Youthful folly by White House hopeful

Former Texas congressman Beto O'Rourke speaks to local residents during a meet and greet at the Beancounter Coffeehouse & Drinkery on March 14 in Burlington, Iowa. Credit: AP / Charlie Neibergall
It must be a grown-up thing, but every time I see Beto O’Rourke, I want to fix him a hamburger. He’s precious.
And, if my eyes serve me, he’s hungry.
Call it maternal instinct; call it age. But, let’s call the Texas Democrat’s nascent presidential campaign what it is: a youthful folly. If only the media machine weren’t already doing its dang-est to advance a narrative primarily of its own making. No one in recent memory, save for Donald Trump, has received so much free advertising by simply showing up.
From near-constant chatter on cable-news shows to a recent cover-story splash in Vanity Fair, O’Rourke is the newest celebrity politician. In a telling quote in the article, he declared, “Man, I’m just born to be in it.”
O’Rourke did grow up around politics. His late father, Pat O’Rourke, a Texas county judge, co-chaired Jesse Jackson’s presidential campaigns in Texas in 1984 and 1988, and later ran unsuccessfully for Congress after becoming a Republican. The younger O’Rourke often tagged along on campaign stops and has recounted hating it when his dad urged him to speak to people. I leave the rest to Dr. Freud.
Don’t get me wrong, the boyish man whose mannerisms and speech patterns ricochet between Robert Kennedy and Barack Obama (Berto O’Bama?) is — have I said this? — precious, the preferred fallback term when, upon peering into a bassinet at someone’s new baby, there’s nothing else to say. For a reason, Beto metaphors and similes are found in the nursery.
When he flails his arms, often in front of his own face, he reminds mothers everywhere of the moment when an infant suddenly realizes that the hand bobbing in front of his nose belongs to him, whereupon he remains mesmerized until he realizes there’s another one!
None of this is to say he isn’t perfectly qualified to be president. O’Rourke, after all, has served three terms in Congress and barely lost his Senate bid last year to Republican Ted Cruz. He served as an El Paso city councilman and otherwise has worked for a startup internet-service provider, been a nanny, art mover, proofreader and, when time allowed, a writer of short stories and, briefly, an alternative-weekly publisher. He also played bass in a punk rock band, Foss. I’m no soothsayer, but I’d gamble on a late-night-show bass performance real soon.

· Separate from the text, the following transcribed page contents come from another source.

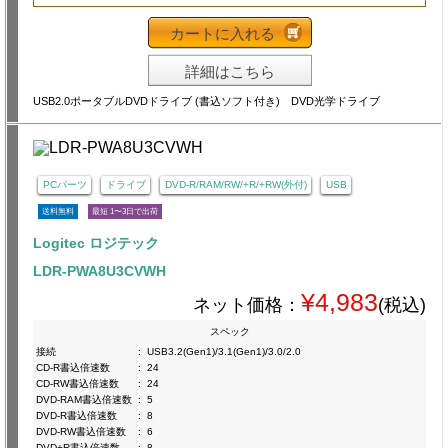
カートに入れる
詳細はこちら
USB2.0ポータブルDVDドライブ (書込ソフト付き) DVD光学ドライブ
PCパーツ
ドライブ
DVD-R/RAM/RW/+R/+RW(外付)
USB
送料無料
最短 1〜3日で出荷
Logitec ロジテック
LDR-PWA8U3CVWH
¥4,983
ネット価格：
(税込)
スペック
接続
:
USB3.2(Gen1)/3.1(Gen1)/3.0/2.0
CD-R書込倍速数
:
24
CD-RW書込倍速数
:
24
DVD-RAM書込倍速数
:
5
DVD-R書込倍速数
:
8
DVD-RW書込倍速数
:
6
DVD+R書込倍速数
:
8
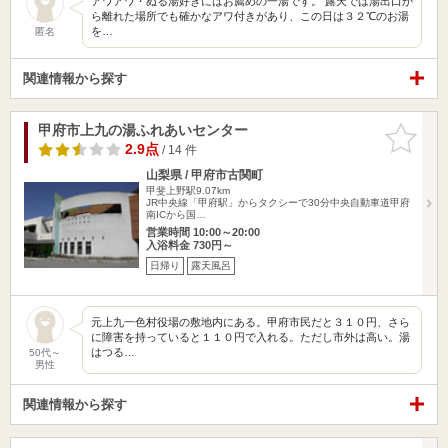
アワアワ・ぬる湯好きにはお薦めの一湯です。 露天では湯出口か
ら離れた場所でも確かなアワ付きがあり、この日は３２℃のお湯
を…
匿名
関連情報から探す
甲府市上九の湯ふれあいセンター
お気に入
りに追加
2.9点
/ 14 件
山梨県 / 甲府市古関町
甲斐上野駅9.07km
JR中央線「甲府駅」からタクシーで30分中央自動車道甲府
南ICから国…
営業時間 10:00～20:00
入浴料金 730円～
日帰り
露天風呂
元上九一色村役場の敷地内にある。甲府市民だと３１０円、さら
に障害を持っていると１１０円で入れる。ただし市外は高い。湯
はつる…
50代～
男性
関連情報から探す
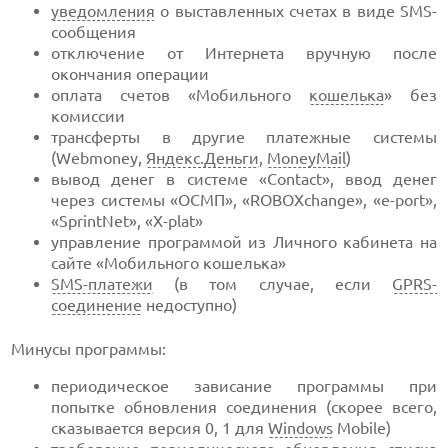
уведомления
о выставленных счетах в виде SMS-
сообщения
отключение от Интернета вручную после
окончания операции
оплата счетов «Мобильного
кошелька
» без
комиссии
трансферты в другие платежные системы
(Webmoney,
Яндекс.Деньги
,
MoneyMail
)
вывод денег в системе «Contact», ввод денег
через системы «ОСМП», «ROBOXchange», «e-port»,
«SprintNet», «X-plat»
управление программой из Личного кабинета на
сайте «Мобильного кошелька»
SMS-платежи
(в том случае, если
GPRS-
соединение
недоступно)
Минусы программы:
периодическое зависание программы при
попытке обновления соединения (скорее всего,
сказывается версия 0, 1 для
Windows
Mobile)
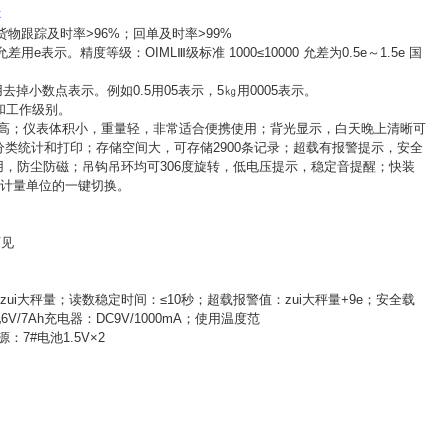
称
货物跟踪及时率>96%；回单及时率>99%
表示。精度等级：OIMLⅢ级标准 1000≤10000 允差为0.5e～1.5e 国
掉小数点表示。例如0.5用05表示，5㎏用0005表示。
）和工作级别。
高；仪表体积小，重量轻，非常适合便携使用；背光显示，白天晚上清晰可
别并分类统计和打印；存储空间大，可存储2900条记录；超载有报警提示，安全
，防尘防磁；吊钩吊环均可306度旋转，低电压提示，稳定音提醒；快装
或计量单位的一键切换。
可见
%zui大秤量；读数稳定时间：≤10秒；超载报警值：zui大秤量+9e；安全载
/7Ah充电器：DC9V/1000mA；使用温度范
：7#电池1.5V×2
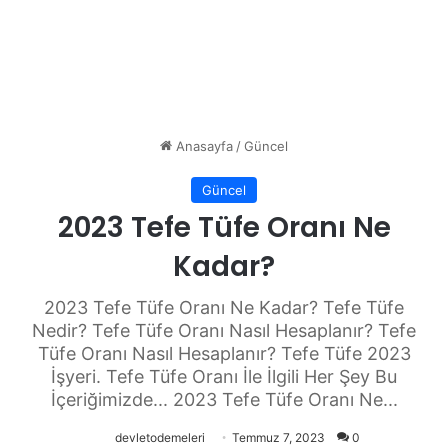
Anasayfa
/
Güncel
Güncel
2023 Tefe Tüfe Oranı Ne
Kadar?
2023 Tefe Tüfe Oranı Ne Kadar? Tefe Tüfe
Nedir? Tefe Tüfe Oranı Nasıl Hesaplanır? Tefe
Tüfe Oranı Nasıl Hesaplanır? Tefe Tüfe 2023
İşyeri. Tefe Tüfe Oranı İle İlgili Her Şey Bu
İçeriğimizde... 2023 Tefe Tüfe Oranı Ne...
devletodemeleri
Temmuz 7, 2023
0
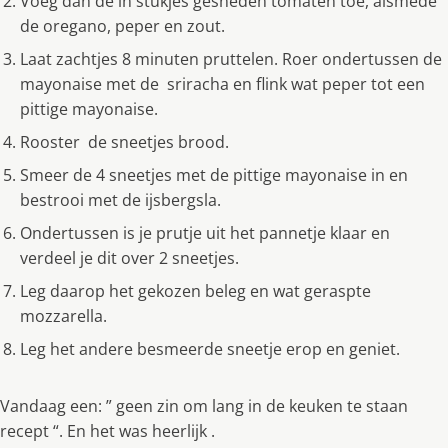
Voeg dan de in stukjes gesneden tomaten toe, alsmede
de oregano, peper en zout.
Laat zachtjes 8 minuten pruttelen. Roer ondertussen de
mayonaise met de sriracha en flink wat peper tot een
pittige mayonaise.
Rooster de sneetjes brood.
Smeer de 4 sneetjes met de pittige mayonaise in en
bestrooi met de ijsbergsla.
Ondertussen is je prutje uit het pannetje klaar en
verdeel je dit over 2 sneetjes.
Leg daarop het gekozen beleg en wat geraspte
mozzarella.
Leg het andere besmeerde sneetje erop en geniet.
Vandaag een: ” geen zin om lang in de keuken te staan
recept “. En het was heerlijk .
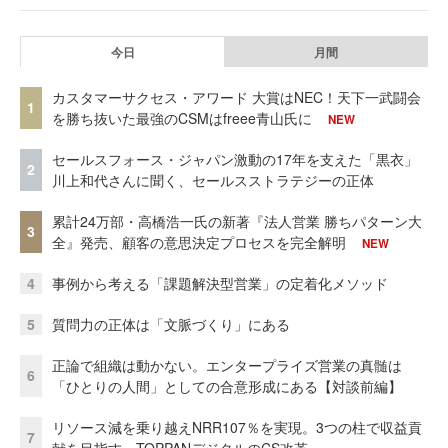
今日
月間
カスタマーサクセス・アワード 大賞はNEC！天下一武闘会
1
を勝ち抜いた最強のCSMはfreee青山氏に
NEW
セールスフォース・ジャパン激動の17年を支えた「黒衣」
2
川上和代さんに聞く、セールスストラテジーの正体
累計24万部・高橋浩一氏の新著『法人営業 勝ちパターン大
3
全』発売、顧客の意思決定プロセスを完全解明
NEW
4
事例から考える「課題解決型営業」の定着化メソッド
5
質問力の正体は「文脈づくり」にある
正論で組織は動かない。エンタープライズ営業の真髄は
6
「ひとりの人間」としての合意形成にある【対談前編】
リソース減を乗り越えNRR107％を実現。3つの柱で収益貢
7
献を目指す、TOPPANデジタルのCS改革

In fairness, as columnists like to say midway through a political evisceration, he is precious. But are we sure his dosage is correct? To the untrained eye, O’Rourke’s jumping, dancing, lurching pogo-stick histrionics seem more manic than high-energy. I’d offer a beer with that hamburger, but I fear being accused of contributing to the delinquency of a minor leaguer.
As presidential material, O’Rourke has offered little substance except to say he wants to make the country a better place and save the planet, which no other politician has ever said. He’s against walls, at times favors expanding Medicare for those who want it, and suggested climate-change warriors are like our troops who fought in World War II. No, they’re not.
I am positive about one thing: O’Rourke is a composite character churned out by a Google analytics algorithm that specified a youngish, Spanish-speaking, tall, skinny guy whose nickname sounds Latino, even though O’Rourke is 100 percent white, from a privileged background, and the husband of a hundred-millionaire’s daughter, not that there’s anything wrong with that.
In this anti-white-male era, I suppose a white mother of three white males should be gratified that so many young people are drawn to him. As I might be someday, too — in about 2032 — when the still-boyish O’Rourke will be a more-seasoned 60, and I’ll be trying to get out of a chair, assuming a lot.
In the meantime, a burger has Beto’s name on it.
Kathleen Parker is a Washington Post columnist.